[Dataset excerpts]
+ + +

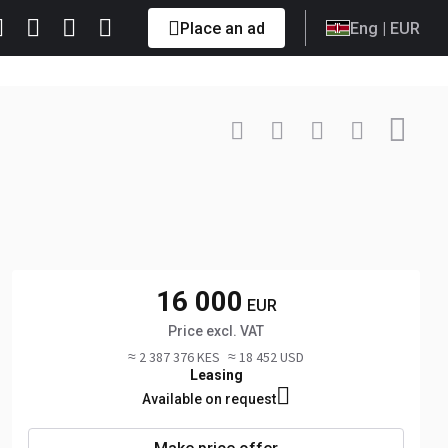
Place an ad
Eng
| EUR
Contact
+49 0922... Show
16 000
EUR
Price excl. VAT
≈ 2 387 376 KES
≈ 18 452 USD
Leasing
Available on request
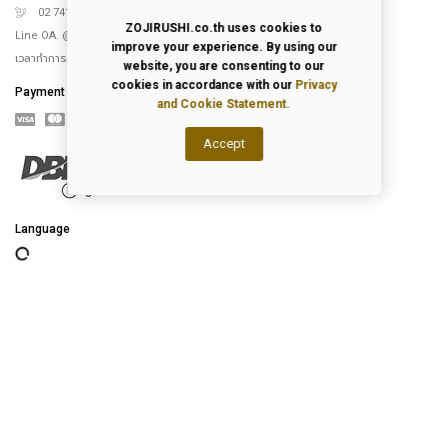
02 741 5151
ZOJIRUSHI.co.th uses cookies to
Line OA. @Zojirushi_th
improve your experience. By using our
เวลาทำการ จันทร์ – ศุกร์ 9.00-18.00 น.
website, you are consenting to our
cookies in accordance with our
Privacy
Payment
and Cookie Statement.
Accept
Language
2026
© All Rights Reserved.
Privacy Policy
|
Terms of Use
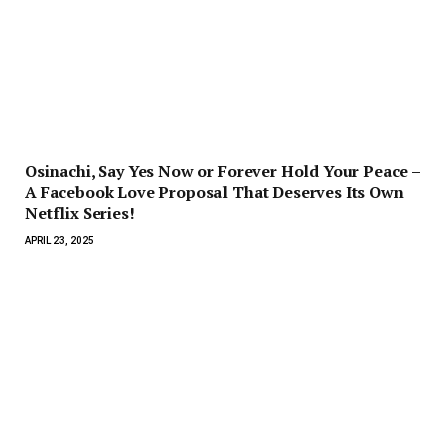
Osinachi, Say Yes Now or Forever Hold Your Peace –
A Facebook Love Proposal That Deserves Its Own
Netflix Series!
APRIL 23, 2025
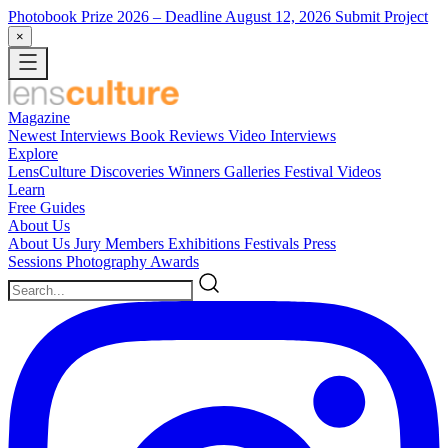
Photobook Prize 2026
– Deadline August 12, 2026
Submit Project
×
Magazine
Newest
Interviews
Book Reviews
Video Interviews
Explore
LensCulture Discoveries
Winners Galleries
Festival Videos
Learn
Free Guides
About Us
About Us
Jury Members
Exhibitions
Festivals
Press
Sessions
Photography Awards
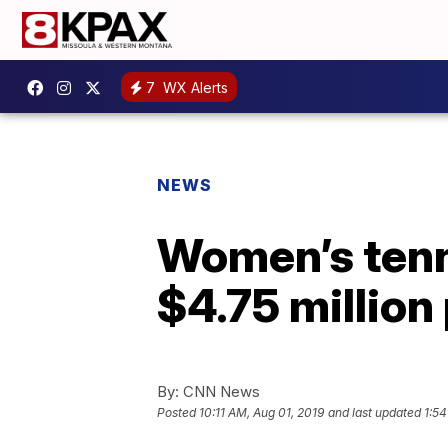
7
WX Alerts
NEWS
Women’s tenn
$4.75 million
By:
CNN News
Posted
10:11 AM, Aug 01, 2019
and last updated
1:54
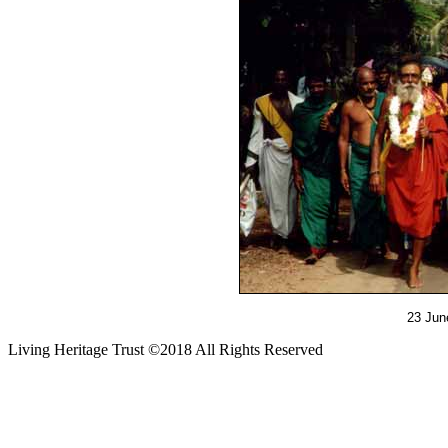
23 June
Living Heritage Trust ©2018 All Rights Reserved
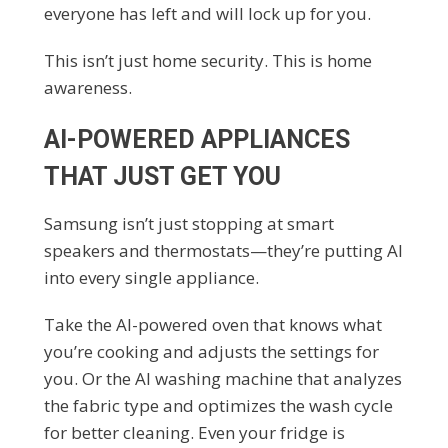
everyone has left and will lock up for you.
This isn’t just home security. This is home
awareness.
AI-POWERED APPLIANCES
THAT JUST GET YOU
Samsung isn’t just stopping at smart
speakers and thermostats—they’re putting AI
into every single appliance.
Take the AI-powered oven that knows what
you’re cooking and adjusts the settings for
you. Or the AI washing machine that analyzes
the fabric type and optimizes the wash cycle
for better cleaning. Even your fridge is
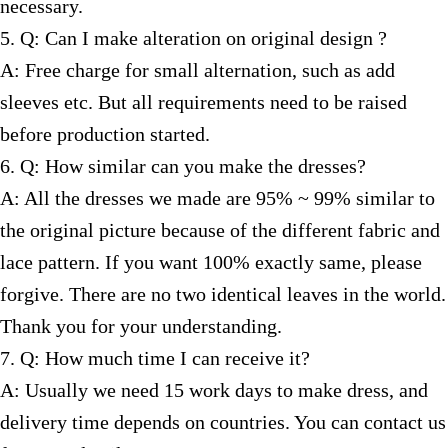
necessary.
5. Q: Can I make alteration on original design ?
A: Free charge for small alternation, such as add
sleeves etc. But all requirements need to be raised
before production started.
6. Q: How similar can you make the dresses?
A: All the dresses we made are 95% ~ 99% similar to
the original picture because of the different fabric and
lace pattern. If you want 100% exactly same, please
forgive. There are no two identical leaves in the world.
Thank you for your understanding.
7. Q: How much time I can receive it?
A: Usually we need 15 work days to make dress, and
delivery time depends on countries. You can contact us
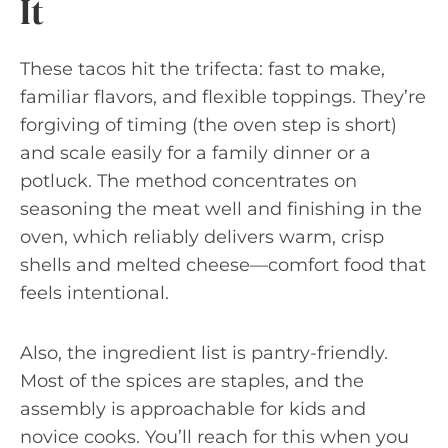
It
These tacos hit the trifecta: fast to make,
familiar flavors, and flexible toppings. They’re
forgiving of timing (the oven step is short)
and scale easily for a family dinner or a
potluck. The method concentrates on
seasoning the meat well and finishing in the
oven, which reliably delivers warm, crisp
shells and melted cheese—comfort food that
feels intentional.
Also, the ingredient list is pantry-friendly.
Most of the spices are staples, and the
assembly is approachable for kids and
novice cooks. You’ll reach for this when you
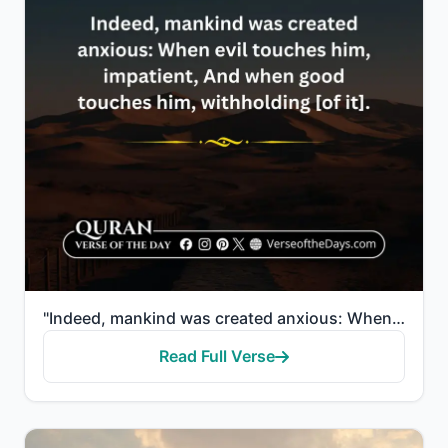
"Indeed, mankind was created anxious: When evil touches him, impatient, And when good touches him, wi..."
Read Full Verse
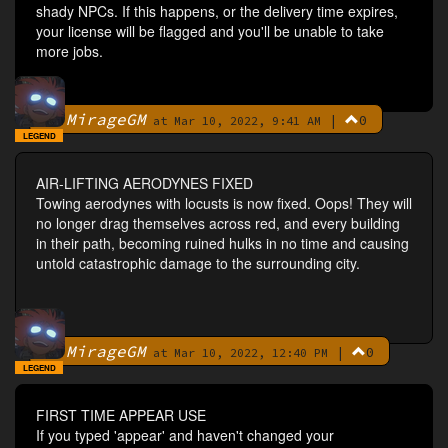
shady NPCs. If this happens, or the delivery time expires,
your license will be flagged and you'll be unable to take
more jobs.
MirageGM
|
0
By
at Mar 10, 2022, 9:41 AM
LEGEND
AIR-LIFTING AERODYNES FIXED
Towing aerodynes with locusts is now fixed. Oops! They will
no longer drag themselves across red, and every building
in their path, becoming ruined hulks in no time and causing
untold catastrophic damage to the surrounding city.
MirageGM
|
0
By
at Mar 10, 2022, 12:40 PM
LEGEND
FIRST TIME APPEAR USE
If you typed 'appear' and haven't changed your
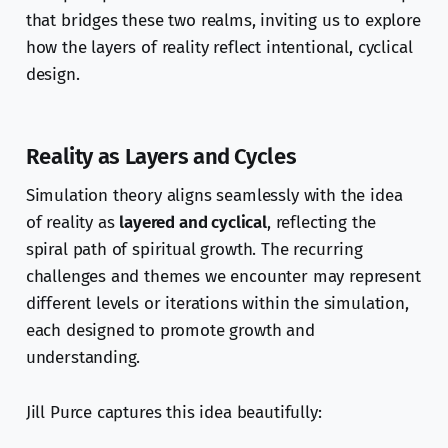
that bridges these two realms, inviting us to explore
how the layers of reality reflect intentional, cyclical
design.
Reality as Layers and Cycles
Simulation theory aligns seamlessly with the idea
of reality as
layered and cyclical
, reflecting the
spiral path of spiritual growth. The recurring
challenges and themes we encounter may represent
different levels or iterations within the simulation,
each designed to promote growth and
understanding.
Jill Purce captures this idea beautifully:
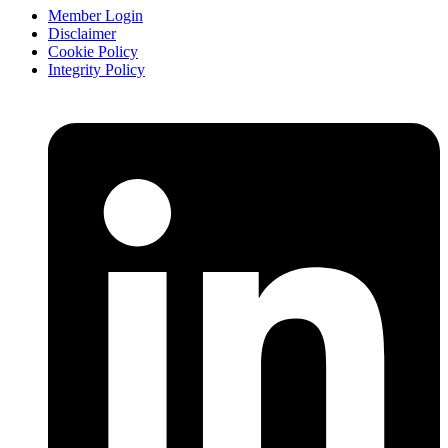
Member Login
Disclaimer
Cookie Policy
Integrity Policy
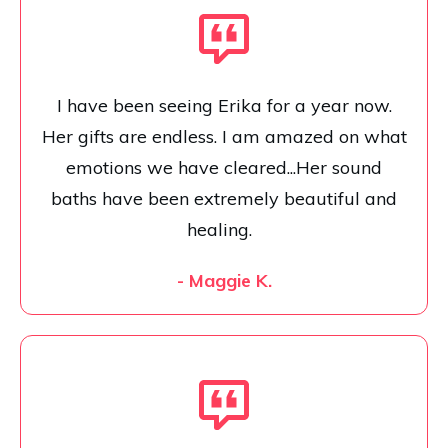
I have been seeing Erika for a year now.
Her gifts are endless. I am amazed on what
emotions we have cleared...Her sound
baths have been extremely beautiful and
healing.
- Maggie K.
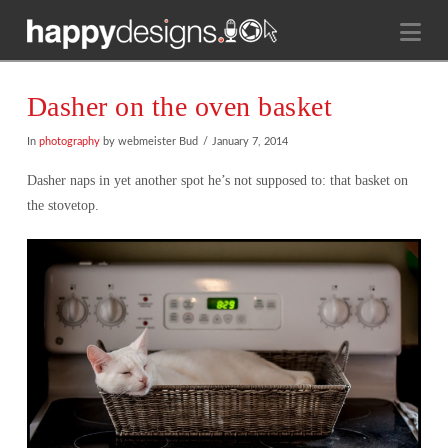
Na
Dasher on the oven basket
In
photography
by webmeister Bud
January 7, 2014
Dasher naps in yet another spot he’s not supposed to: that basket on
the stovetop.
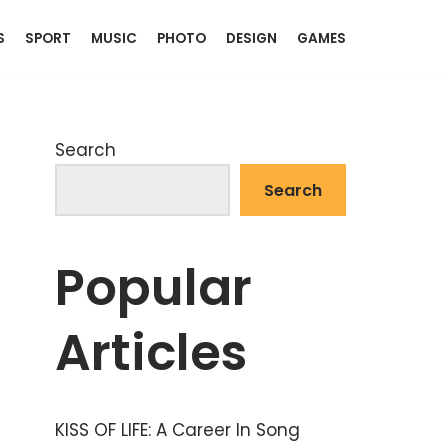
S
SPORT
MUSIC
PHOTO
DESIGN
GAMES
Search
Search
Popular
Articles
KISS OF LIFE: A Career In Song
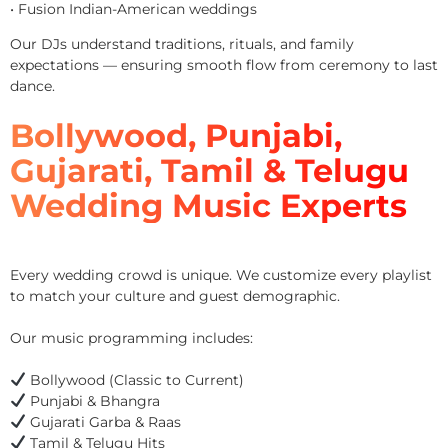
• Fusion Indian-American weddings
Our DJs understand traditions, rituals, and family
expectations — ensuring smooth flow from ceremony to last
dance.
Bollywood, Punjabi,
Gujarati, Tamil & Telugu
Wedding Music Experts
Every wedding crowd is unique. We customize every playlist
to match your culture and guest demographic.
Our music programming includes:
Bollywood (Classic to Current)
Punjabi & Bhangra
Gujarati Garba & Raas
Tamil & Telugu Hits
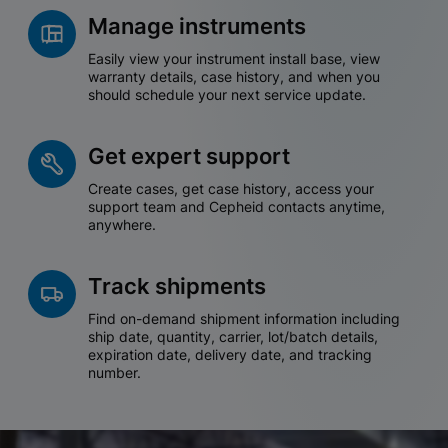
Manage instruments
Easily view your instrument install base, view
warranty details, case history, and when you
should schedule your next service update.
Get expert support
Create cases, get case history, access your
support team and Cepheid contacts anytime,
anywhere.
Track shipments
Find on-demand shipment information including
ship date, quantity, carrier, lot/batch details,
expiration date, delivery date, and tracking
number.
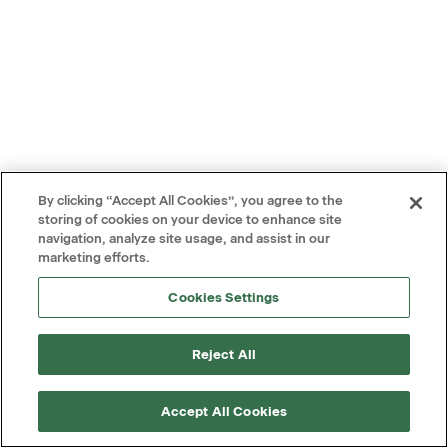
By clicking “Accept All Cookies”, you agree to the
storing of cookies on your device to enhance site
navigation, analyze site usage, and assist in our
marketing efforts.
Cookies Settings
Reject All
Accept All Cookies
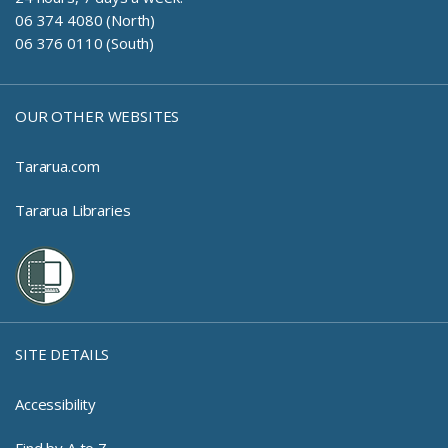
06 374 4080 (North)
06 376 0110 (South)
OUR OTHER WEBSITES
Tararua.com
Tararua Libraries
SITE DETAILS
Accessibility
Find by A to Z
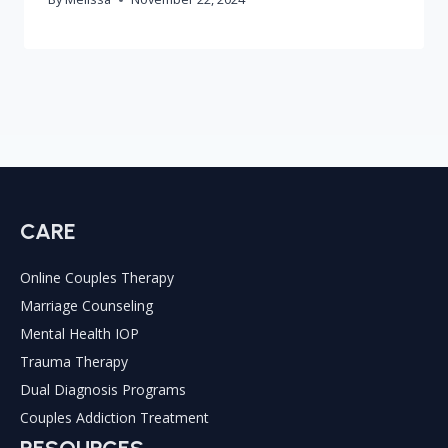
CARE
Online Couples Therapy
Marriage Counseling
Mental Health IOP
Trauma Therapy
Dual Diagnosis Programs
Couples Addiction Treatment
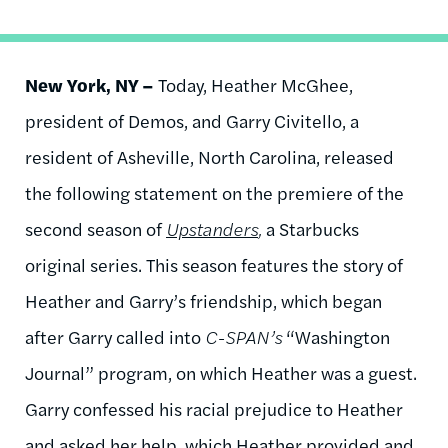
New York, NY –
Today, Heather McGhee,
president of Demos, and Garry Civitello, a
resident of Asheville, North Carolina, released
the following statement on the premiere of the
second season of
Upstanders
,
a Starbucks
original series. This season features the story of
Heather and Garry’s friendship, which began
after Garry called into
C-SPAN’s
“Washington
Journal” program, on which Heather was a guest.
Garry confessed his racial prejudice to Heather
and asked her help, which Heather provided and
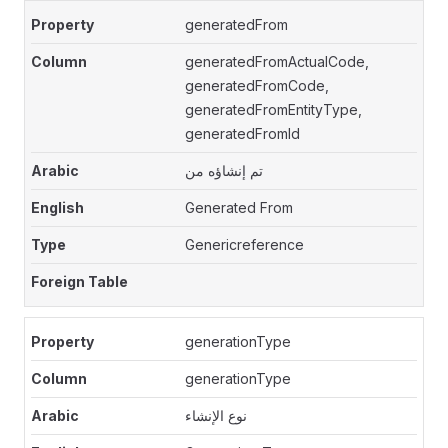
generatedFrom
generatedFromActualCode,
generatedFromCode,
generatedFromEntityType,
generatedFromId
تم إنشاؤه من
Generated From
Genericreference
generationType
generationType
نوع الإنشاء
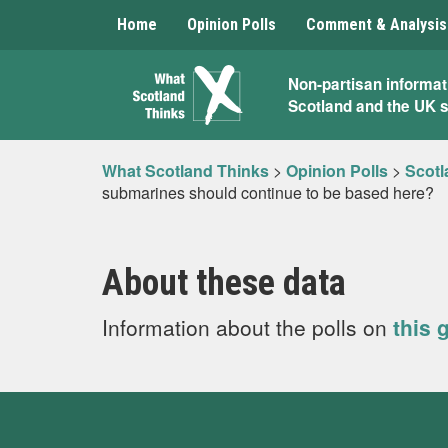
Home
Opinion Polls
Comment & Analysis
What
Non-partisan informat
Scotland and the UK 
Scotland
Thinks
What Scotland Thinks
>
Opinion Polls
>
Scotl
submarines should continue to be based here?
About these data
Information about the polls on
this 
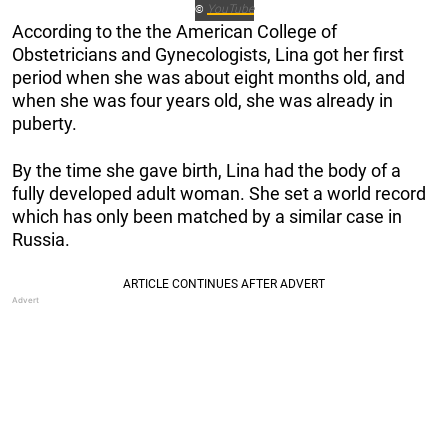
YouTube
©
According to the the American College of
Obstetricians and Gynecologists, Lina got her first
period when she was about eight months old, and
when she was four years old, she was already in
puberty.
By the time she gave birth, Lina had the body of a
fully developed adult woman. She set a world record
which has only been matched by a similar case in
Russia.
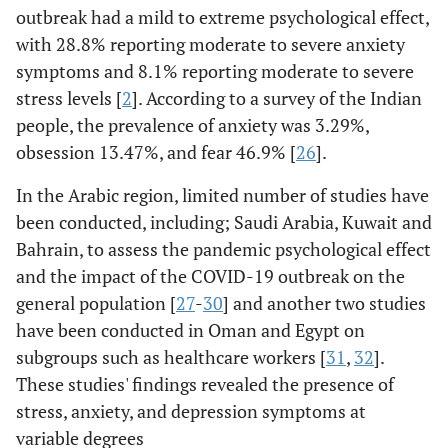
outbreak had a mild to extreme psychological effect,
with 28.8% reporting moderate to severe anxiety
symptoms and 8.1% reporting moderate to severe
stress levels [
2
]. According to a survey of the Indian
people, the prevalence of anxiety was 3.29%,
obsession 13.47%, and fear 46.9% [
26
].
In the Arabic region, limited number of studies have
been conducted, including; Saudi Arabia, Kuwait and
Bahrain, to assess the pandemic psychological effect
and the impact of the COVID-19 outbreak on the
general population [
27
-
30
] and another two studies
have been conducted in Oman and Egypt on
subgroups such as healthcare workers [
31
,
32
].
These studies' findings revealed the presence of
stress, anxiety, and depression symptoms at
variable degrees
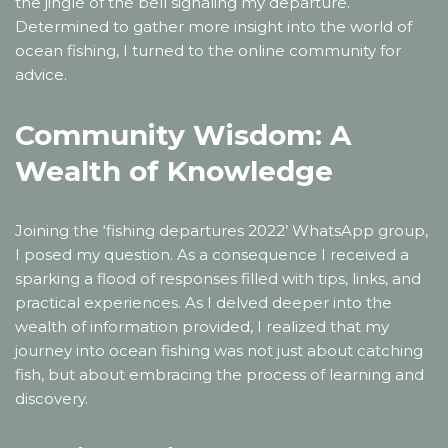
the jingle of the bell signaling my departure.
Determined to gather more insight into the world of
ocean fishing, I turned to the online community for
advice.
Community Wisdom: A
Wealth of Knowledge
Joining the ‘fishing departures 2022’ WhatsApp group,
I posed my question. As a consequence I received a
sparking a flood of responses filled with tips, links, and
practical experiences. As I delved deeper into the
wealth of information provided, I realized that my
journey into ocean fishing was not just about catching
fish, but about embracing the process of learning and
discovery.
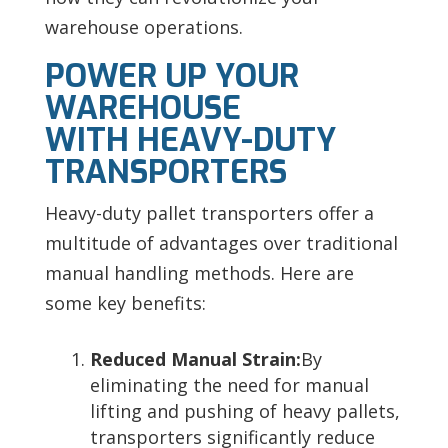
warehouse operations.
POWER UP YOUR
WAREHOUSE
WITH HEAVY-DUTY
TRANSPORTERS
Heavy-duty pallet transporters offer a
multitude of advantages over traditional
manual handling methods. Here are
some key benefits:
Reduced Manual Strain:
By
eliminating the need for manual
lifting and pushing of heavy pallets,
transporters significantly reduce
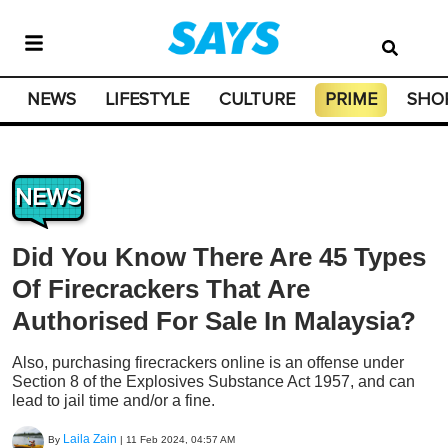
NEWS
LIFESTYLE
CULTURE
PRIME
SHO
NEWS
Did You Know There Are 45 Types
Of Firecrackers That Are
Authorised For Sale In Malaysia?
Also, purchasing firecrackers online is an offense under
Section 8 of the Explosives Substance Act 1957, and can
lead to jail time and/or a fine.
Laila Zain
By
|
11 Feb 2024, 04:57 AM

+ + +

== Work to complete ==
Reproduce the text of the items from their very beginning through the line containing "Available on request", with both ends included. Omit the pictures from your answer.

== Response for this exercise ==
Place an ad
Eng
| EUR
Contact
+49 0922... Show
16 000
EUR
Price excl. VAT
≈ 2 387 376 KES
≈ 18 452 USD
Leasing
Available on request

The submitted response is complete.